1 messages · Page 1 of 1 (latest)

analog mesa Sep 1, 2024, 8:16 PM

You cant have truly relational data in nosql

If you nest data to avoid applicatio -level joins what ends up happening is that you will duplicate a lot of your data

tired stone Sep 2, 2024, 2:10 AM

In industry, the go-to is usually a SQL DB (specifically Postgres). It's used by default because although you have to define table schemas, it's relatively easy to learn, has a lot of community support, and is very mature. If you don't know how your data models will be queried ahead of time, relational DBs offer a lot of flexiblity when it comes to creating/updating tables and having relations between each.

Sure, non-relational DBs like Mongo and DynamoDB are schemaless, but they should be used when you know the query patterns ahead of time (and said query patterns will not change often) so that you can optimize the table design: https://aws.amazon.com/blogs/compute/creating-a-single-table-design-with-amazon-dynamodb/

Amazon Web Services

Creating a single-table design with Amazon DynamoDB | Amazon Web Se...

This post looks at implementing common relational database patterns using DynamoDB. Instead of using multiple tables, the single-table design pattern can use adjacency lists to provide many-to-many relational functionality.

I've noticed a lot of places do use NoSQL databases because of the reasons you described, @queen patio . But, they end up writing and creating tables with a relational mindset (ie a new table for each different entity, like tables for Book, User, Account, etc.). If they want to do any joins between tables, they'd have to write it in the application code, which is way more annoying to deal with than having the DB do the joins for you

So, if you wanna make use of the high scalability and availability of NoSQL DBs effectively, you need to think with a very nonrelational mindset that minimizes the amounts of tables created by not having each entity be its own table, but by instead nesting data as you mentioned

Any "relations" in your NoSQL DB should be considered and built in within your single table

If you have no relations in your data models, the joining matters less and honestly it's up to you whether to use a SQL vs noSQL DB. Personally, I'd still start off with a SQL DB just in case there's some feature down the line that would require creating relations between existing data models, or creating new tables that have relations with existing data models (eg. an audit table).
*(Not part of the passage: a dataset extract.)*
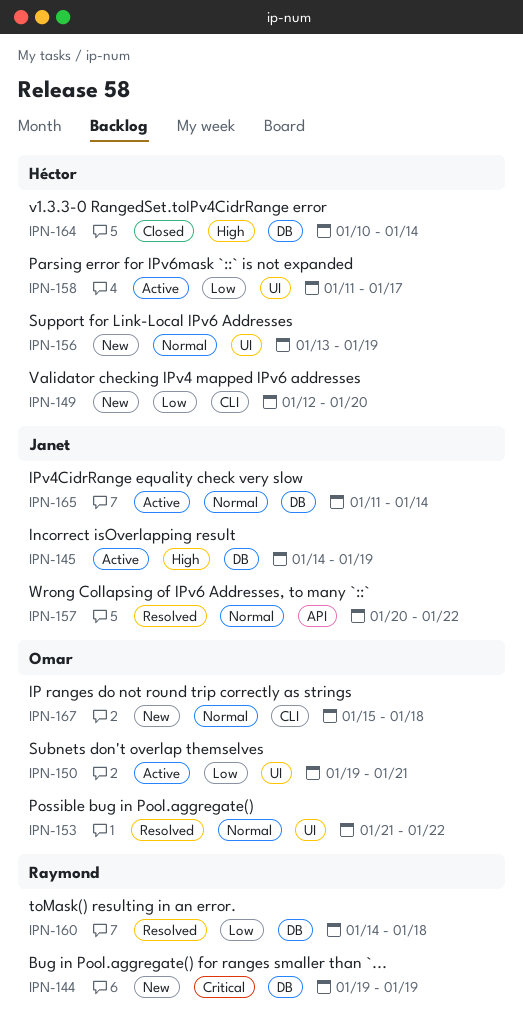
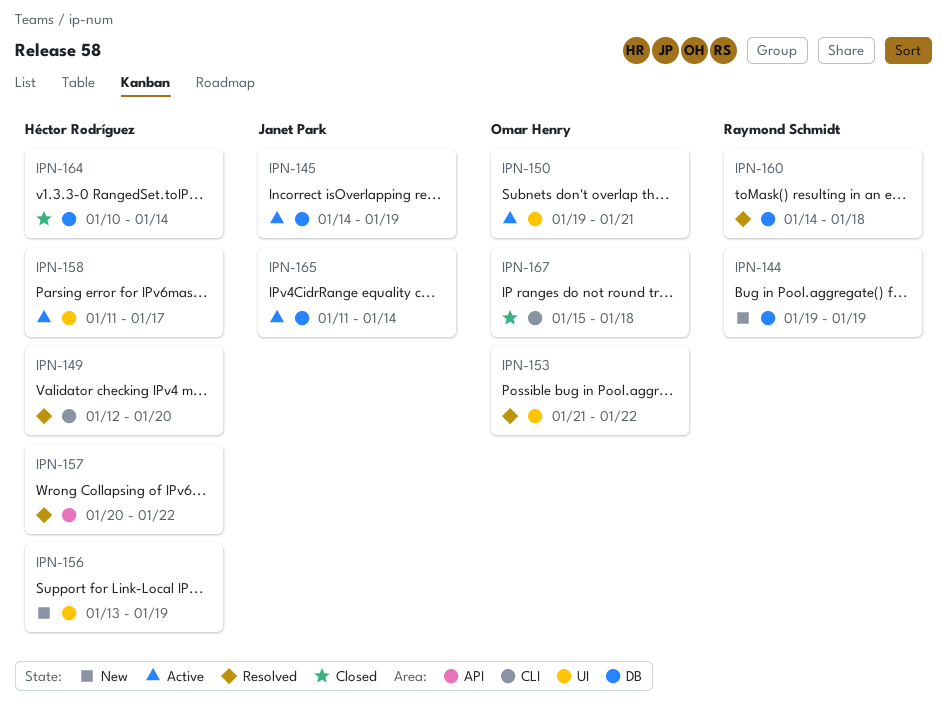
IPN-149, status: New -> Resolved
IPN-157, owner: Janet Park -> Héctor Rodríguez
IPN-167, status: New -> Closed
queen patio Sep 4, 2024, 5:34 AM

This makes so much sense @tired stone , thanks so much for this info. I just have one final question in regards to SQL scalability. So for the longest time I thought that SQL was only able to vertically scale, however I've learned that SQL databases can also scale vertically but that this is usually "harder". Why is this harder and how would sharding for a SQL database work?

tired stone Sep 4, 2024, 6:59 AM

Any computer, whether they be a database or not, can scale vertically. However, there is a limit to how much memory or CPU that a given server instance can give a process based on the instance's specs. On the other hand, you can have multiple instances of a process (eg. an application, a database application, etc.) be ran on N instances to divide the load (ie horizontal scaling)

In which N is limited based on how much money you have to pay for your hardware and how much literal physical space there is to house your server instances

Sharding is a technique to split a table into smaller tables, in which all the tables have the same columns. For example, you can shard a table based on some datetime ranges, location, etc.

The point is to make overall query/insert time shorter by dealing with smaller tables than dealing than one large/mega table

This is useful especially if, for example, the application in one region doesn't care about the data in another region

Like, let's say we have a big table that has 1 million rows in us-east-1, and our application is in us-east-1, us-east-2, us-west-2, eu-central-1, and eu-west-1. Of course, the application in us-east-1 would have the lowest latency because it's closest to the DB in us-east-1. However, eu-west-1 and eu-central-1 would have a noticeable lag compared to us-east-1 due to their distance from the main DB. So, if we have each region having their own shard of the big table (eg. 200k rows per region), they'd minimize the read/write time of their DB and have fewer rows to search through.